Copy out the records in full, word for word, without pictures.

━━ Data for processing

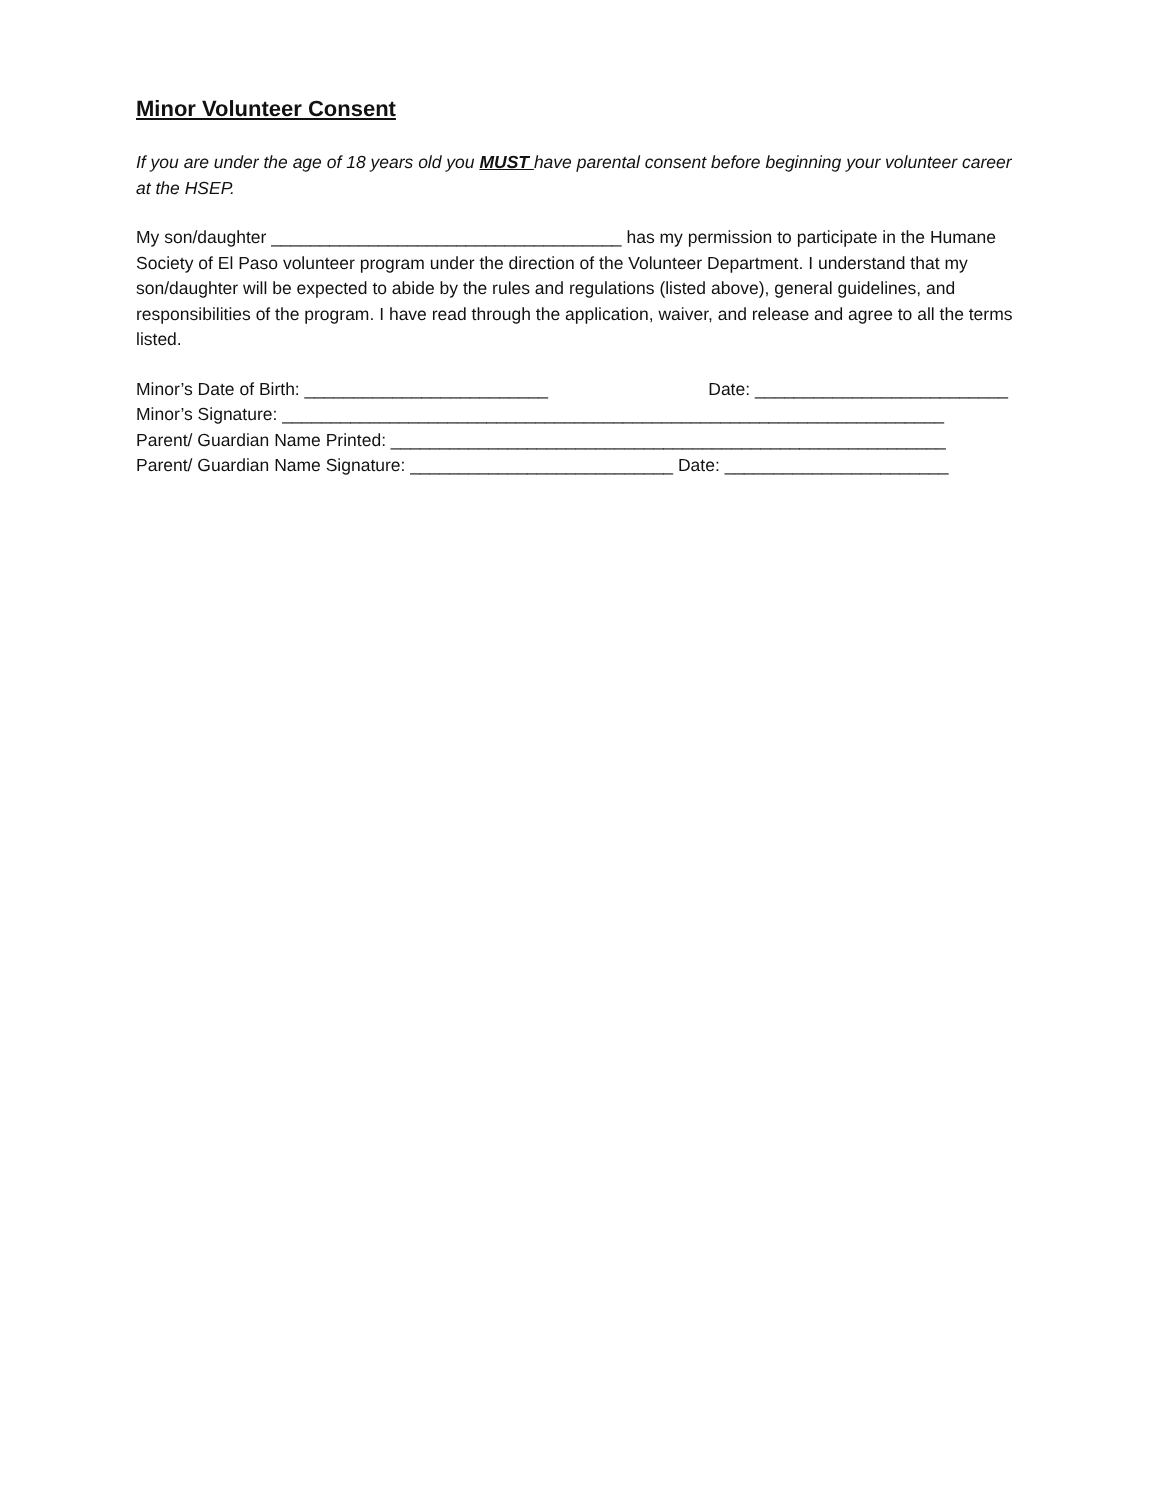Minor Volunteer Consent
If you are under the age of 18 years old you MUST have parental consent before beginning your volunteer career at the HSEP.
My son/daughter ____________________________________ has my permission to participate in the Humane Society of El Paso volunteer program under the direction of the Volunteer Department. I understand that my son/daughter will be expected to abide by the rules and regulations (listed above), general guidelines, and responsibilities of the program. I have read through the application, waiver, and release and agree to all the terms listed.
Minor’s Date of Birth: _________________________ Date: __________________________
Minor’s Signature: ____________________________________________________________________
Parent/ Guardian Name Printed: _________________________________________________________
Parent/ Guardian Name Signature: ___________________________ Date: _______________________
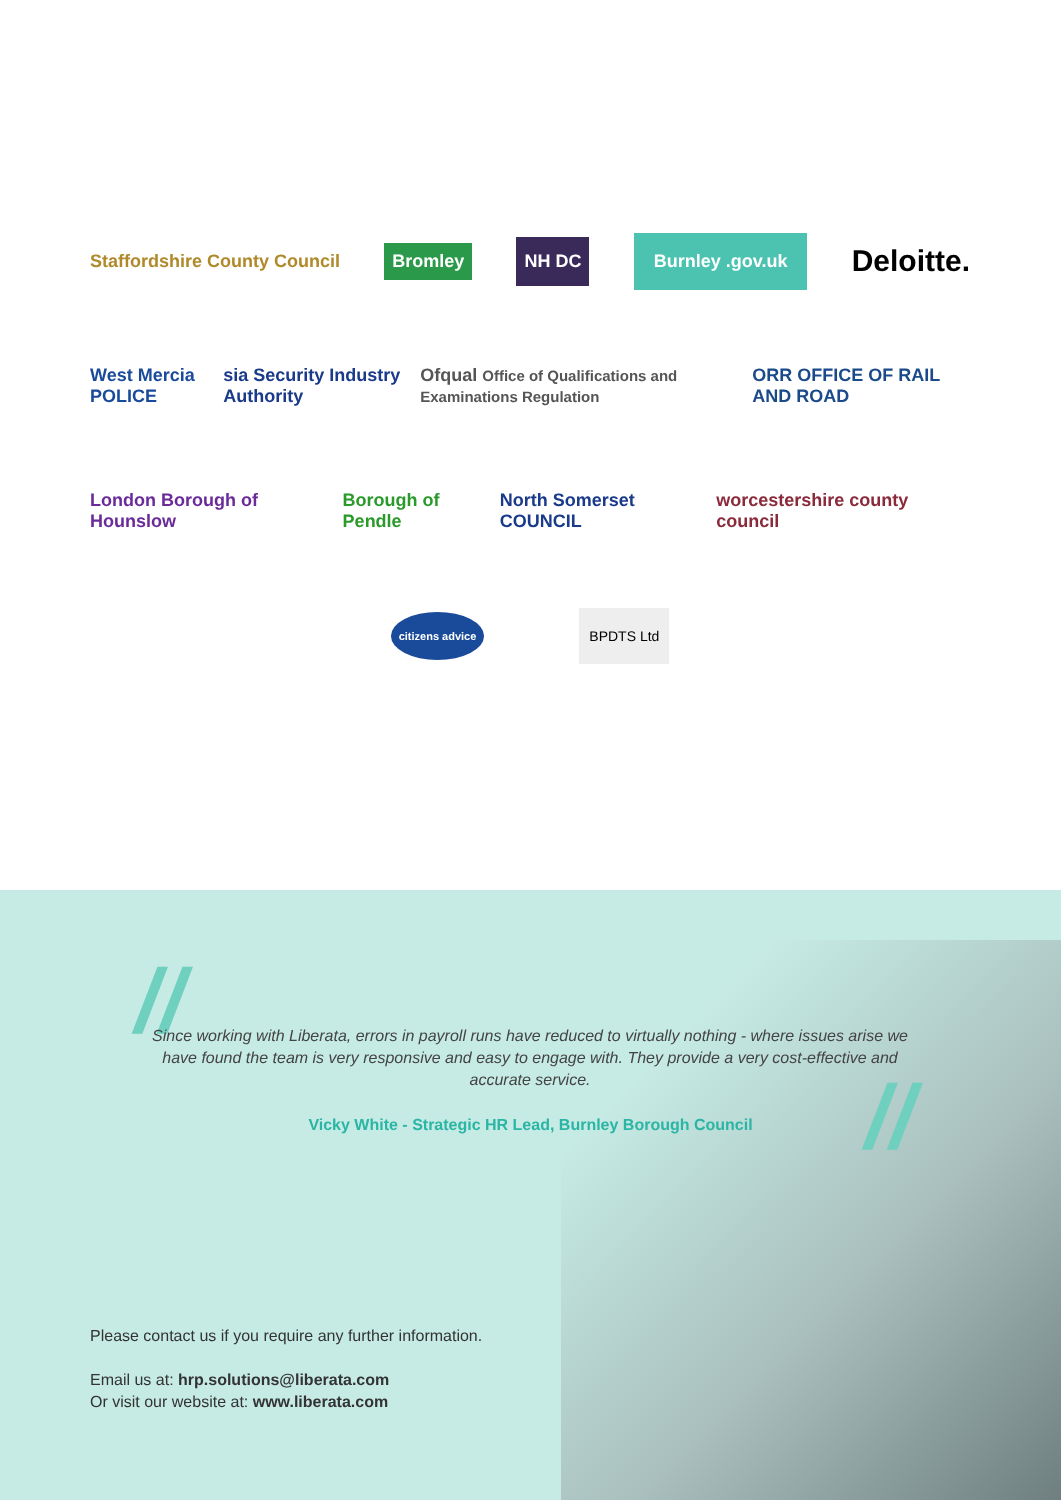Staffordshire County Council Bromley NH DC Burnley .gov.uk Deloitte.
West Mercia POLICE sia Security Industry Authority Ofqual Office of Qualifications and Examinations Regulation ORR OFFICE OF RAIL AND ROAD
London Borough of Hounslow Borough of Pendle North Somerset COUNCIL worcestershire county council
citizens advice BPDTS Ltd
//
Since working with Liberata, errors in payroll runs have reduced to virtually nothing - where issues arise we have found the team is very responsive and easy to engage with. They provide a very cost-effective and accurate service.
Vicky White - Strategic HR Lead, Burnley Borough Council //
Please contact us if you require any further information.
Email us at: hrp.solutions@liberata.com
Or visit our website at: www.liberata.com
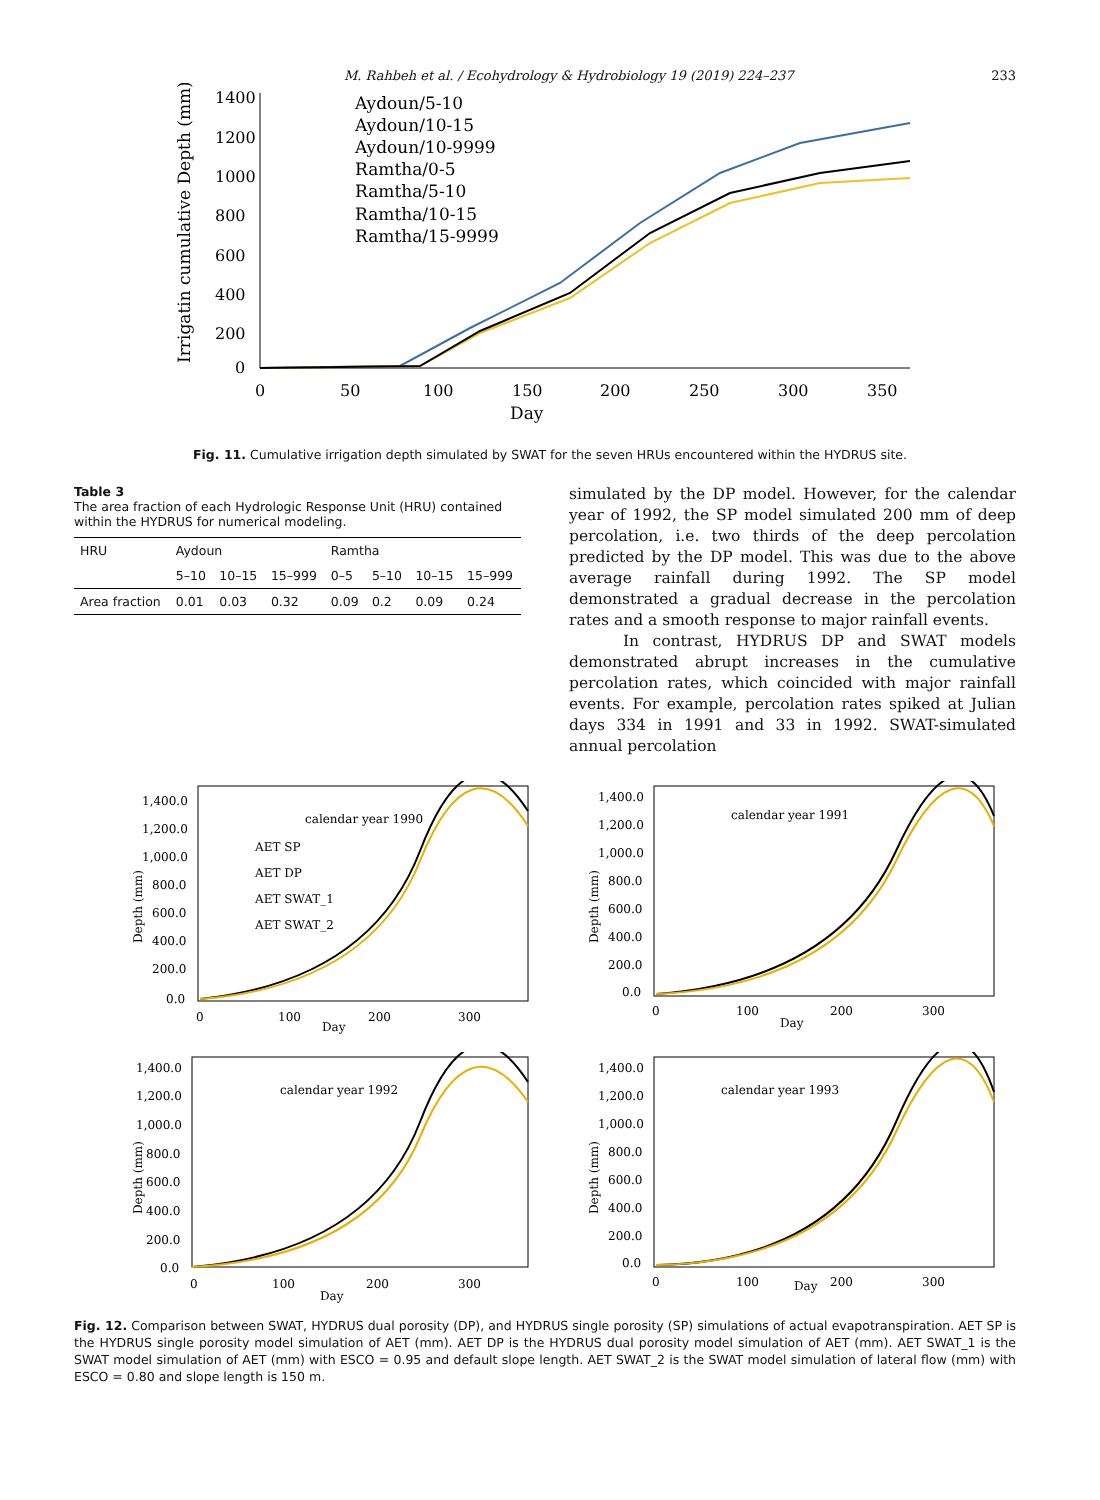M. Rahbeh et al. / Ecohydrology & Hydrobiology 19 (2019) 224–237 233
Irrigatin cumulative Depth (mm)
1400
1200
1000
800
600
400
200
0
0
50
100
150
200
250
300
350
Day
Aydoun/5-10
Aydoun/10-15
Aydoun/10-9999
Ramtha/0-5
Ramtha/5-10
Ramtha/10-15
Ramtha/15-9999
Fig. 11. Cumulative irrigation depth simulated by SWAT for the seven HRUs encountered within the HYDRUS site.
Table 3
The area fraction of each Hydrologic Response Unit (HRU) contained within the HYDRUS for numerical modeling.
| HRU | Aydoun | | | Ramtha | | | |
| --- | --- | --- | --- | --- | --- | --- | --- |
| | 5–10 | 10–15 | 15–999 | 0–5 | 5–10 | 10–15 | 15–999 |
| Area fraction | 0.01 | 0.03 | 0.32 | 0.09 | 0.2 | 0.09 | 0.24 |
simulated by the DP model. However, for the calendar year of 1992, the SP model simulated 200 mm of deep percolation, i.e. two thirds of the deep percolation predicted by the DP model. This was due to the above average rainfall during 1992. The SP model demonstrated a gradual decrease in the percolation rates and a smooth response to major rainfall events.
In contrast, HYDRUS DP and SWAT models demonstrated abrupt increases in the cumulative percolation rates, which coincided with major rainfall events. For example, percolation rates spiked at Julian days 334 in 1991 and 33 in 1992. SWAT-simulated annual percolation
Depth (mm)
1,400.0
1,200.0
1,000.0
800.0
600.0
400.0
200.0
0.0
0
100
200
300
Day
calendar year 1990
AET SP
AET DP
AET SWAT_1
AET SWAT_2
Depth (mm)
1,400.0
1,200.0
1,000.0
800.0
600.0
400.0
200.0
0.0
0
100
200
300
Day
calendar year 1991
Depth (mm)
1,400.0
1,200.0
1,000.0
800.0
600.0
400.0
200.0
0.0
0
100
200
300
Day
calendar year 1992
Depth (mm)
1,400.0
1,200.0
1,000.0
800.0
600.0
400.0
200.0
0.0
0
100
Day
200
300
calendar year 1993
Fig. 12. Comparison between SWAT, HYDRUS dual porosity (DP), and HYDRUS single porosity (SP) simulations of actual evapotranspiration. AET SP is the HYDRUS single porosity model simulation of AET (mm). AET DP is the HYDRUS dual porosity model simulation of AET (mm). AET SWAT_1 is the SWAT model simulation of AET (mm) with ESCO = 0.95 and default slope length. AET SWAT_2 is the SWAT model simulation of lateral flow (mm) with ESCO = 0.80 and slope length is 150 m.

━━━━

Solution below
Minor Volunteer Consent
If you are under the age of 18 years old you MUST have parental consent before beginning your volunteer career at the HSEP.
My son/daughter ____________________________________ has my permission to participate in the Humane Society of El Paso volunteer program under the direction of the Volunteer Department. I understand that my son/daughter will be expected to abide by the rules and regulations (listed above), general guidelines, and responsibilities of the program. I have read through the application, waiver, and release and agree to all the terms listed.
Minor’s Date of Birth: _________________________ Date: __________________________
Minor’s Signature: ____________________________________________________________________
Parent/ Guardian Name Printed: _________________________________________________________
Parent/ Guardian Name Signature: ___________________________ Date: _______________________
Staffordshire County Council Bromley NH DC Burnley .gov.uk Deloitte.
West Mercia POLICE sia Security Industry Authority Ofqual Office of Qualifications and Examinations Regulation ORR OFFICE OF RAIL AND ROAD
London Borough of Hounslow Borough of Pendle North Somerset COUNCIL worcestershire county council
citizens advice BPDTS Ltd
//
Since working with Liberata, errors in payroll runs have reduced to virtually nothing - where issues arise we have found the team is very responsive and easy to engage with. They provide a very cost-effective and accurate service.
Vicky White - Strategic HR Lead, Burnley Borough Council //
Please contact us if you require any further information.
Email us at: hrp.solutions@liberata.com
Or visit our website at: www.liberata.com
M. Rahbeh et al. / Ecohydrology & Hydrobiology 19 (2019) 224–237 233
Irrigatin cumulative Depth (mm)
1400
1200
1000
800
600
400
200
0
0
50
100
150
200
250
300
350
Day
Aydoun/5-10
Aydoun/10-15
Aydoun/10-9999
Ramtha/0-5
Ramtha/5-10
Ramtha/10-15
Ramtha/15-9999
Fig. 11. Cumulative irrigation depth simulated by SWAT for the seven HRUs encountered within the HYDRUS site.
Table 3
The area fraction of each Hydrologic Response Unit (HRU) contained within the HYDRUS for numerical modeling.
| HRU | Aydoun | | | Ramtha | | | |
| --- | --- | --- | --- | --- | --- | --- | --- |
| | 5–10 | 10–15 | 15–999 | 0–5 | 5–10 | 10–15 | 15–999 |
| Area fraction | 0.01 | 0.03 | 0.32 | 0.09 | 0.2 | 0.09 | 0.24 |
simulated by the DP model. However, for the calendar year of 1992, the SP model simulated 200 mm of deep percolation, i.e. two thirds of the deep percolation predicted by the DP model. This was due to the above average rainfall during 1992. The SP model demonstrated a gradual decrease in the percolation rates and a smooth response to major rainfall events.
In contrast, HYDRUS DP and SWAT models demonstrated abrupt increases in the cumulative percolation rates, which coincided with major rainfall events. For example, percolation rates spiked at Julian days 334 in 1991 and 33 in 1992. SWAT-simulated annual percolation
Depth (mm)
1,400.0
1,200.0
1,000.0
800.0
600.0
400.0
200.0
0.0
0
100
200
300
Day
calendar year 1990
AET SP
AET DP
AET SWAT_1
AET SWAT_2
Depth (mm)
1,400.0
1,200.0
1,000.0
800.0
600.0
400.0
200.0
0.0
0
100
200
300
Day
calendar year 1991
Depth (mm)
1,400.0
1,200.0
1,000.0
800.0
600.0
400.0
200.0
0.0
0
100
200
300
Day
calendar year 1992
Depth (mm)
1,400.0
1,200.0
1,000.0
800.0
600.0
400.0
200.0
0.0
0
100
Day
200
300
calendar year 1993
Fig. 12. Comparison between SWAT, HYDRUS dual porosity (DP), and HYDRUS single porosity (SP) simulations of actual evapotranspiration. AET SP is the HYDRUS single porosity model simulation of AET (mm). AET DP is the HYDRUS dual porosity model simulation of AET (mm). AET SWAT_1 is the SWAT model simulation of AET (mm) with ESCO = 0.95 and default slope length. AET SWAT_2 is the SWAT model simulation of lateral flow (mm) with ESCO = 0.80 and slope length is 150 m.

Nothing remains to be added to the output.